Start of Supplied passage

Extract the generated initramfs and remove unnecessary startup scripts. Since this series does not support networking, delete all network-related scripts:
rm ./x/etc/init.d/S41dhcpcd
rm ./x/extracted/etc/init.d/S40network
Also, add the following startup script as S999whiz
instead:
#!/bin/sh
mdev -s
mount -t proc none /proc
stty -opost
/bin/sh
umount /proc
poweroff -d 0 -f
The final directory structure will look like this:
> tree ./x/etc/init.d
./x/etc/init.d
├── rcK
├── rcS
├── S01syslogd
├── S02klogd
├── S02sysctl
├── S20seedrng
└── S999whiz
Once the preparations above are complete, gzip-compress rootfs.cpio
to create rootfs.cpio.gz
and copy it to the zig-out/img
directory where the Ymir kernel is located:
> tree ./zig-out/img
./zig-out/img
├── bzImage
├── efi
│ └── boot
│ └── BOOTX64.EFI
├── rootfs.cpio.gz
└── ymir.elf
Loading initramfs by Surtr
Just like loading bzImage
into memory, it is Surtr's responsibility to load rootfs.cpio.gz
into memory and pass it to Ymir. Add code to boot.zig
to allocate memory for rootfs.cpio.gz
and load it:
const initrd = openFile(root_dir, "rootfs.cpio.gz") catch return .Aborted;
const initrd_info_buffer_size: usize = @sizeOf(uefi.FileInfo) + 0x100;
var initrd_info_actual_size = initrd_info_buffer_size;
var initrd_info_buffer: [initrd_info_buffer_size]u8 align(@alignOf(uefi.FileInfo)) = undefined;
status = initrd.getInfo(&uefi.FileInfo.guid, &initrd_info_actual_size, &initrd_info_buffer);
if (status != .Success) return status;
const initrd_info: *const uefi.FileInfo = @alignCast(@ptrCast(&initrd_info_buffer));
var initrd_size = initrd_info.file_size;
var initrd_start: u64 = undefined;
const initrd_size_pages = (initrd_size + (page_size - 1)) / page_size;
status = boot_service.allocatePages(.AllocateAnyPages, .LoaderData, initrd_size_pages, @ptrCast(&initrd_start));
if (status != .Success) return status;
status = initrd.read(&initrd_size, @ptrFromInt(initrd_start));
if (status != .Success) return status;
Also, add information about the location where initramfs is loaded to GuestInfo
, which is the data passed from Surtr to Ymir:
pub const GuestInfo = extern struct {
...

End of Supplied passage

■ **What the task asks**: Please copy out the whole initramfs passage above, word for word.

Start of Recorded information

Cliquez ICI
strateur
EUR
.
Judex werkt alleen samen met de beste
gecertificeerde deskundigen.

End of Recorded information
Start of Recorded information

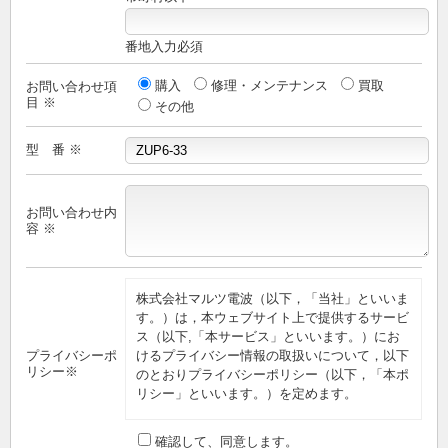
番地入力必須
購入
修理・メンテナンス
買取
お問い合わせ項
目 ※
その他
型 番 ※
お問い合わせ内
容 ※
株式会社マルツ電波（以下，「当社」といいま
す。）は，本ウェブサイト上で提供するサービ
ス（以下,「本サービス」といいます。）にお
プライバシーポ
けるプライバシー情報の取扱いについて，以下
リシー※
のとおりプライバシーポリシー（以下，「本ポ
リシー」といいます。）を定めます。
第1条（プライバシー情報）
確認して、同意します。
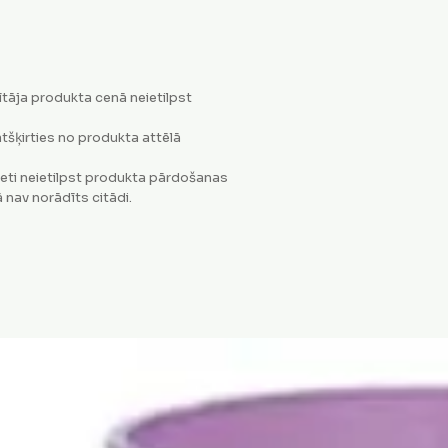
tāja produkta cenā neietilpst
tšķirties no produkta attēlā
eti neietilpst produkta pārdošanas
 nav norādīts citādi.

End of Recorded information
Start of Recorded information

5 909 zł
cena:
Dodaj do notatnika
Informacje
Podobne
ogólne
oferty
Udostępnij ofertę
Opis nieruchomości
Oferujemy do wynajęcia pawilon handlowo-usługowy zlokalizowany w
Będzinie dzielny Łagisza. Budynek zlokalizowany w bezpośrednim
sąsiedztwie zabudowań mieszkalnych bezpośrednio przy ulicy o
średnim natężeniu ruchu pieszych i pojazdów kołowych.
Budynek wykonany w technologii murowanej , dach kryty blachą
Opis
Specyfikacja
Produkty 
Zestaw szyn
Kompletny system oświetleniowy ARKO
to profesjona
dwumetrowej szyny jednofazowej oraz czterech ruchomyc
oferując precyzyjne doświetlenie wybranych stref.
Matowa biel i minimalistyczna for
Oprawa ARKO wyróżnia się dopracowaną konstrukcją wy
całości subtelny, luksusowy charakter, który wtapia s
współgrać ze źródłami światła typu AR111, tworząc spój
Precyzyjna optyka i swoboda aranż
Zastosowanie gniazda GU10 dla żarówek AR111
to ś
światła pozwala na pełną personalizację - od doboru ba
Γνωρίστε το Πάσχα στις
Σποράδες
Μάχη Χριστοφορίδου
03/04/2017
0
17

End of Recorded information

■ **Solution for this problem**:
Extract the generated initramfs and remove unnecessary startup scripts. Since this series does not support networking, delete all network-related scripts:
rm ./x/etc/init.d/S41dhcpcd
rm ./x/extracted/etc/init.d/S40network
Also, add the following startup script as S999whiz
instead:
#!/bin/sh
mdev -s
mount -t proc none /proc
stty -opost
/bin/sh
umount /proc
poweroff -d 0 -f
The final directory structure will look like this:
> tree ./x/etc/init.d
./x/etc/init.d
├── rcK
├── rcS
├── S01syslogd
├── S02klogd
├── S02sysctl
├── S20seedrng
└── S999whiz
Once the preparations above are complete, gzip-compress rootfs.cpio
to create rootfs.cpio.gz
and copy it to the zig-out/img
directory where the Ymir kernel is located:
> tree ./zig-out/img
./zig-out/img
├── bzImage
├── efi
│ └── boot
│ └── BOOTX64.EFI
├── rootfs.cpio.gz
└── ymir.elf
Loading initramfs by Surtr
Just like loading bzImage
into memory, it is Surtr's responsibility to load rootfs.cpio.gz
into memory and pass it to Ymir. Add code to boot.zig
to allocate memory for rootfs.cpio.gz
and load it:
const initrd = openFile(root_dir, "rootfs.cpio.gz") catch return .Aborted;
const initrd_info_buffer_size: usize = @sizeOf(uefi.FileInfo) + 0x100;
var initrd_info_actual_size = initrd_info_buffer_size;
var initrd_info_buffer: [initrd_info_buffer_size]u8 align(@alignOf(uefi.FileInfo)) = undefined;
status = initrd.getInfo(&uefi.FileInfo.guid, &initrd_info_actual_size, &initrd_info_buffer);
if (status != .Success) return status;
const initrd_info: *const uefi.FileInfo = @alignCast(@ptrCast(&initrd_info_buffer));
var initrd_size = initrd_info.file_size;
var initrd_start: u64 = undefined;
const initrd_size_pages = (initrd_size + (page_size - 1)) / page_size;
status = boot_service.allocatePages(.AllocateAnyPages, .LoaderData, initrd_size_pages, @ptrCast(&initrd_start));
if (status != .Success) return status;
status = initrd.read(&initrd_size, @ptrFromInt(initrd_start));
if (status != .Success) return status;
Also, add information about the location where initramfs is loaded to GuestInfo
, which is the data passed from Surtr to Ymir:
pub const GuestInfo = extern struct {
...